PROBLEM DESCRIPTION: Continue the forum question about loading nested Matlab struct arrays into Python with scipy, starting right after its last sentence.

SELECTED TEXT:
I am working on parsing Matlab structured arrays in Python. For simplicity, the data structure ultimately consists of 3 fields, say header, body, trailer. Creating some data in Matlab for example:
header_data = {100, 100, 100};
body_data = {1234, 100, 4321};
trailer_data = {1001, 1001, 1001};
data = struct('header', header_data, 'body', body_data, 'trailer', trailer_data);
yields a 1x3 struct array.
This data is then read in Python as follows:
import scipy.io as sio
import numpy as np
matlab_data = sio.loadmat('data.mat', squeeze_me=True)
data = matlab['data']
This makes data a 1-dimensional numpy.ndarray of size 3 with dtype=dtype([('header', 'O'), ('body', 'O'), ('trailer', 'O')]), which I can happily iterate through using numpy.nditer and extract and parse the data from each struct.
The problem I'm trying to overcome is that unfortunately (and out of my control) in some of the files I need to parse, the above defined struct arrays are themselves a member of another struct array with a field msg. Continuing with my example in Matlab:
messages = struct('msg', {data(1), data(2), data(3)});
When this is loaded with scipy.loadmat in Python, it results in a 1-dimensional numpy.ndarray of size 3 with dtype=dtype([('msg', 'O')]). In order to reuse the same function for parsing the data fields, I'd need to have logic to detect the msg field, if it exists, and then extract each numpy.void from there before calling the function to parse the individual header, body and trailer fields.

PROVIDED INFORMATION:
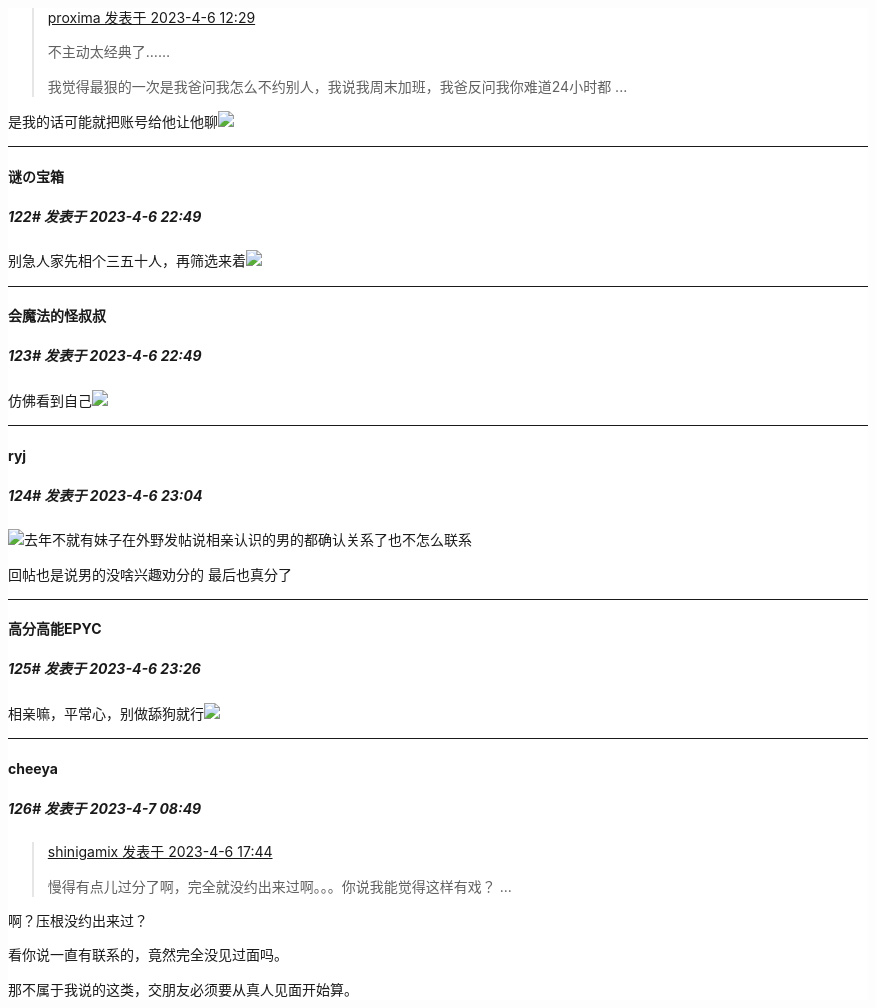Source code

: <blockquote><a href="httphttps://bbs.saraba1st.com/2b/forum.php?mod=redirect&amp;goto=findpost&amp;pid=60351448&amp;ptid=2127630" target="_blank">proxima 发表于 2023-4-6 12:29</a>

不主动太经典了……

我觉得最狠的一次是我爸问我怎么不约别人，我说我周末加班，我爸反问我你难道24小时都 ...</blockquote>
是我的话可能就把账号给他让他聊<img src="https://static.saraba1st.com/image/smiley/face2017/035.png" referrerpolicy="no-referrer">

*****

####  谜の宝箱  
##### 122#       发表于 2023-4-6 22:49

别急人家先相个三五十人，再筛选来着<img src="https://static.saraba1st.com/image/smiley/face2017/037.png" referrerpolicy="no-referrer">

*****

####  会魔法的怪叔叔  
##### 123#       发表于 2023-4-6 22:49

仿佛看到自己<img src="https://static.saraba1st.com/image/smiley/face2017/139.png" referrerpolicy="no-referrer">

*****

####  ryj  
##### 124#       发表于 2023-4-6 23:04

<img src="https://static.saraba1st.com/image/smiley/face2017/009.gif" referrerpolicy="no-referrer">去年不就有妹子在外野发帖说相亲认识的男的都确认关系了也不怎么联系 

回帖也是说男的没啥兴趣劝分的 最后也真分了

*****

####  高分高能EPYC  
##### 125#       发表于 2023-4-6 23:26

相亲嘛，平常心，别做舔狗就行<img src="https://static.saraba1st.com/image/smiley/face2017/034.png" referrerpolicy="no-referrer">

*****

####  cheeya  
##### 126#       发表于 2023-4-7 08:49

<blockquote><a href="httphttps://bbs.saraba1st.com/2b/forum.php?mod=redirect&amp;goto=findpost&amp;pid=60355033&amp;ptid=2127630" target="_blank">shinigamix 发表于 2023-4-6 17:44</a>

慢得有点儿过分了啊，完全就没约出来过啊。。。你说我能觉得这样有戏？ ...</blockquote>
啊？压根没约出来过？

看你说一直有联系的，竟然完全没见过面吗。

那不属于我说的这类，交朋友必须要从真人见面开始算。
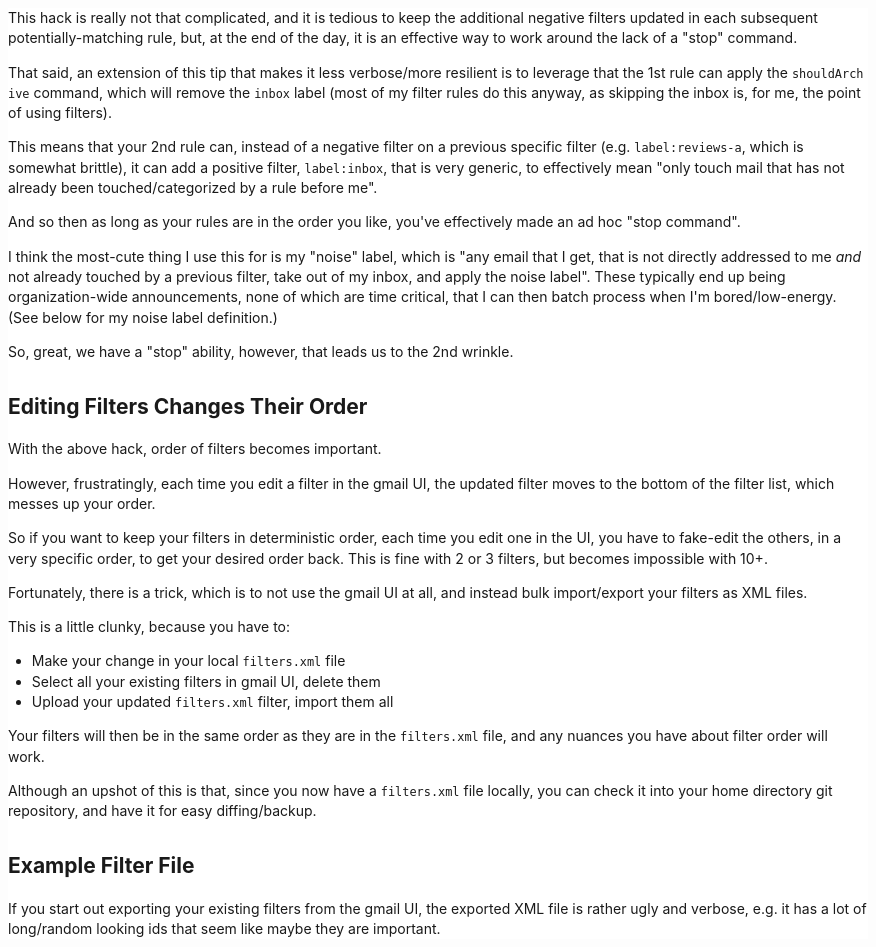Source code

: This hack is really not that complicated, and it is tedious to keep the additional negative filters updated in each subsequent potentially-matching rule, but, at the end of the day, it is an effective way to work around the lack of a "stop" command.

That said, an extension of this tip that makes it less verbose/more resilient is to leverage that the 1st rule can apply the `shouldArchive` command, which will remove the `inbox` label (most of my filter rules do this anyway, as skipping the inbox is, for me, the point of using filters).

This means that your 2nd rule can, instead of a negative filter on a previous specific filter (e.g. `label:reviews-a`, which is somewhat brittle), it can add a positive filter, `label:inbox`, that is very generic, to effectively mean "only touch mail that has not already been touched/categorized by a rule before me".

And so then as long as your rules are in the order you like, you've effectively made an ad hoc "stop command".

I think the most-cute thing I use this for is my "noise" label, which is "any email that I get, that is not directly addressed to me *and* not already touched by a previous filter, take out of my inbox, and apply the noise label". These typically end up being organization-wide announcements, none of which are time critical, that I can then batch process when I'm bored/low-energy. (See below for my noise label definition.)

So, great, we have a "stop" ability, however, that leads us to the 2nd wrinkle.

Editing Filters Changes Their Order
-----------------------------------

With the above hack, order of filters becomes important. 

However, frustratingly, each time you edit a filter in the gmail UI, the updated filter moves to the bottom of the filter list, which messes up your order.

So if you want to keep your filters in deterministic order, each time you edit one in the UI, you have to fake-edit the others, in a very specific order, to get your desired order back. This is fine with 2 or 3 filters, but becomes impossible with 10+.

Fortunately, there is a trick, which is to not use the gmail UI at all, and instead bulk import/export your filters as XML files.

This is a little clunky, because you have to:

* Make your change in your local `filters.xml` file
* Select all your existing filters in gmail UI, delete them
* Upload your updated `filters.xml` filter, import them all

Your filters will then be in the same order as they are in the `filters.xml` file, and any nuances you have about filter order will work.

Although an upshot of this is that, since you now have a `filters.xml` file locally, you can check it into your home directory git repository, and have it for easy diffing/backup.

Example Filter File
-------------------

If you start out exporting your existing filters from the gmail UI, the exported XML file is rather ugly and verbose, e.g. it has a lot of long/random looking ids that seem like maybe they are important.
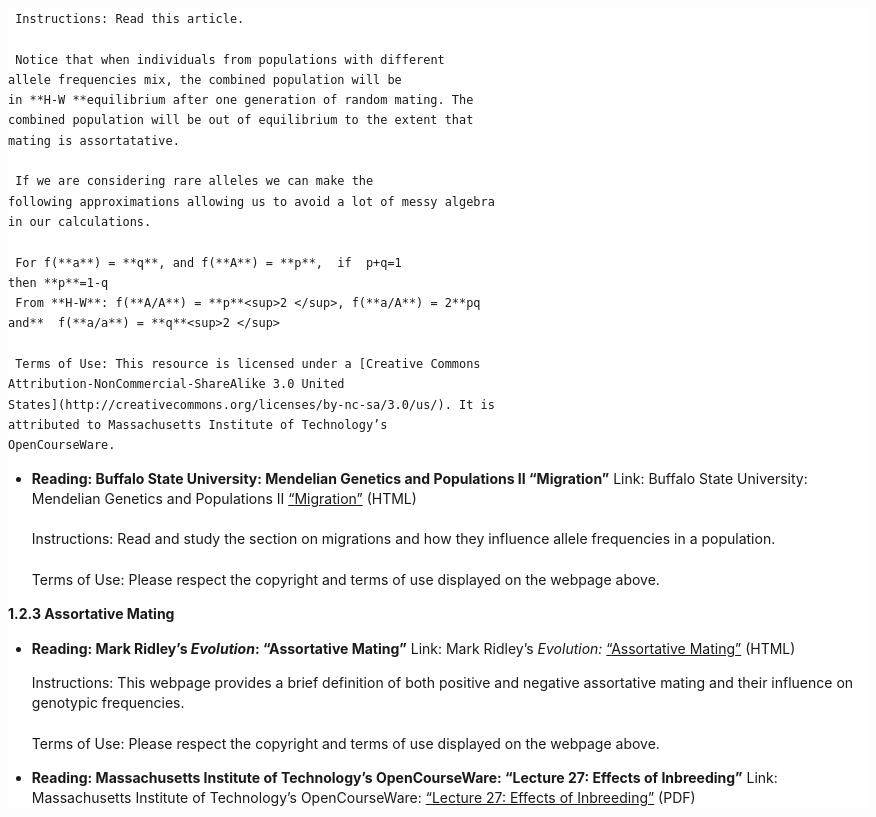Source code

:      Instructions: Read this article.  
      
     Notice that when individuals from populations with different
    allele frequencies mix, the combined population will be
    in **H-W **equilibrium after one generation of random mating. The
    combined population will be out of equilibrium to the extent that
    mating is assortatative.  
        
     If we are considering rare alleles we can make the
    following approximations allowing us to avoid a lot of messy algebra
    in our calculations.  
                  
     For f(**a**) = **q**, and f(**A**) = **p**,  if  p+q=1
    then **p**=1-q  
     From **H-W**: f(**A/A**) = **p**<sup>2 </sup>, f(**a/A**) = 2**pq
    and**  f(**a/a**) = **q**<sup>2 </sup>  
      
     Terms of Use: This resource is licensed under a [Creative Commons
    Attribution-NonCommercial-ShareAlike 3.0 United
    States](http://creativecommons.org/licenses/by-nc-sa/3.0/us/). It is
    attributed to Massachusetts Institute of Technology’s
    OpenCourseWare.

-   **Reading: Buffalo State University: Mendelian Genetics and
    Populations II “Migration”**
    Link: Buffalo State University: Mendelian Genetics and Populations
    II
    [“](http://faculty.buffalostate.edu/penaloj/bio405/outline6.html)[Migration](http://faculty.buffalostate.edu/penaloj/bio405/outline6.html)[”](http://faculty.buffalostate.edu/penaloj/bio405/outline6.html)
    (HTML)  
        
     Instructions: Read and study the section on migrations and how they
    influence allele frequencies in a population.  
        
     Terms of Use: Please respect the copyright and terms of use
    displayed on the webpage above.

**1.2.3 Assortative Mating** <span id="1.2.3"></span> 
-   **Reading: Mark Ridley’s *Evolution*: “Assortative Mating”**
    Link: Mark Ridley’s *Evolution:*
    [“](http://www.blackwellpublishing.com/ridley/a-z/Assortative_mating.asp)[Assortative
    Mating](http://www.blackwellpublishing.com/ridley/a-z/Assortative_mating.asp)[”](http://www.blackwellpublishing.com/ridley/a-z/Assortative_mating.asp)
    (HTML)  
      
     Instructions: This webpage provides a brief definition of both
    positive and negative assortative mating and their influence on
    genotypic frequencies.  
        
     Terms of Use: Please respect the copyright and terms of use
    displayed on the webpage above.

-   **Reading: Massachusetts Institute of Technology’s OpenCourseWare:
    “Lecture 27: Effects of Inbreeding”**
    Link: Massachusetts Institute of Technology’s
    OpenCourseWare: [“Lecture 27: Effects of
    Inbreeding](http://ocw.mit.edu/courses/biology/7-03-genetics-fall-2004/lecture-notes/lecture27.pdf)[”](http://ocw.mit.edu/courses/biology/7-03-genetics-fall-2004/lecture-notes/lecture27.pdf) (PDF)  
      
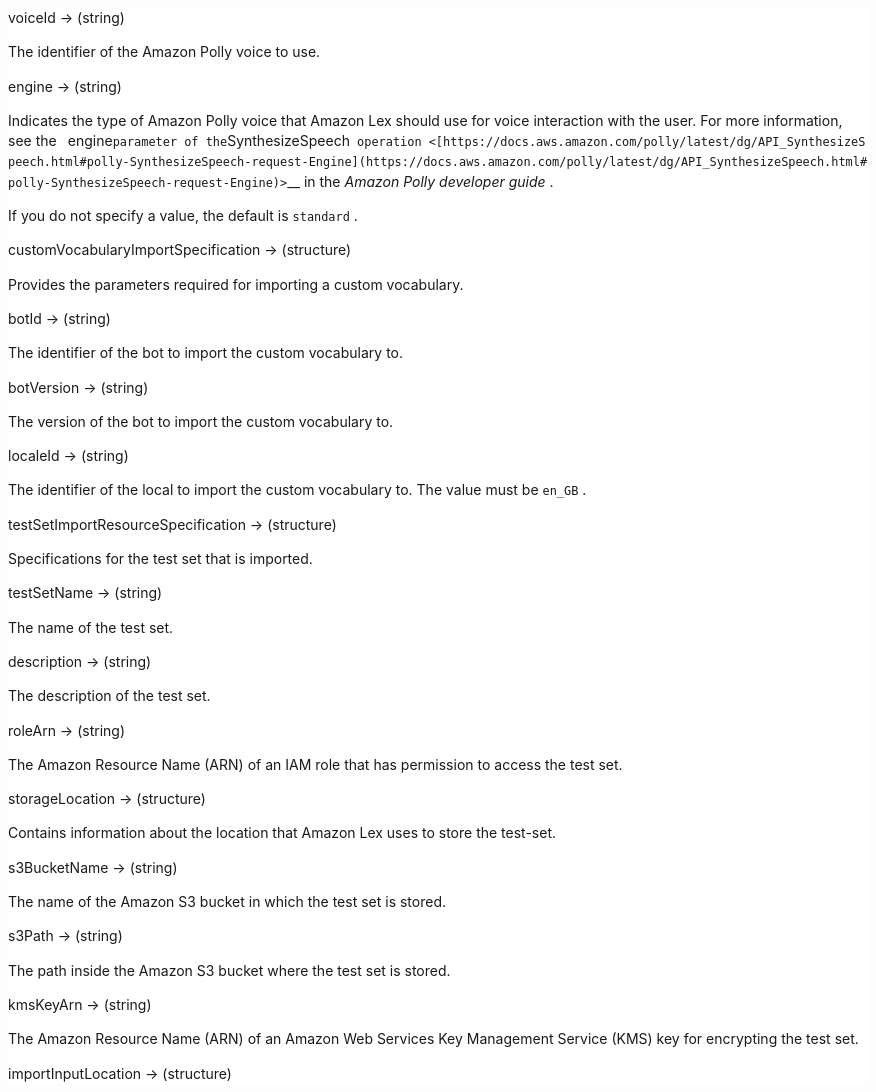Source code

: voiceId -> (string)

The identifier of the Amazon Polly voice to use.

engine -> (string)

Indicates the type of Amazon Polly voice that Amazon Lex should use for voice interaction with the user. For more information, see the ` `engine` parameter of the `SynthesizeSpeech` operation <[https://docs.aws.amazon.com/polly/latest/dg/API_SynthesizeSpeech.html#polly-SynthesizeSpeech-request-Engine](https://docs.aws.amazon.com/polly/latest/dg/API_SynthesizeSpeech.html#polly-SynthesizeSpeech-request-Engine)>`__ in the *Amazon Polly developer guide* .

If you do not specify a value, the default is `standard` .

customVocabularyImportSpecification -> (structure)

Provides the parameters required for importing a custom vocabulary.

botId -> (string)

The identifier of the bot to import the custom vocabulary to.

botVersion -> (string)

The version of the bot to import the custom vocabulary to.

localeId -> (string)

The identifier of the local to import the custom vocabulary to. The value must be `en_GB` .

testSetImportResourceSpecification -> (structure)

Specifications for the test set that is imported.

testSetName -> (string)

The name of the test set.

description -> (string)

The description of the test set.

roleArn -> (string)

The Amazon Resource Name (ARN) of an IAM role that has permission to access the test set.

storageLocation -> (structure)

Contains information about the location that Amazon Lex uses to store the test-set.

s3BucketName -> (string)

The name of the Amazon S3 bucket in which the test set is stored.

s3Path -> (string)

The path inside the Amazon S3 bucket where the test set is stored.

kmsKeyArn -> (string)

The Amazon Resource Name (ARN) of an Amazon Web Services Key Management Service (KMS) key for encrypting the test set.

importInputLocation -> (structure)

YOUR RESPONSE:
In Matlab, this is easily overcome because the original 1x3 struct array with three fields can be extracted from the 1x3 struct array with the single msg field by doing: [messages.msg], which yields a 1x3 struct array with the header, body and trailer fields. If I try to translate this to numpy, the following command gives me a view of the original numpy.ndarray, which is not a structure (dtype=dtype('O')).
I'm trying to figure out if there an analogous way with numpy to recover the struct array with three fields from the one with the single msg field, as I can do in Matlab, or if I truly need to iterate over each value and manually extract it from the msg field before using a common parsing function. Again, the format of the Matlab input files is out of my control and I cannot change them; and my example here is only trivial compared to the number of nested fields I need to extract from the Matlab data.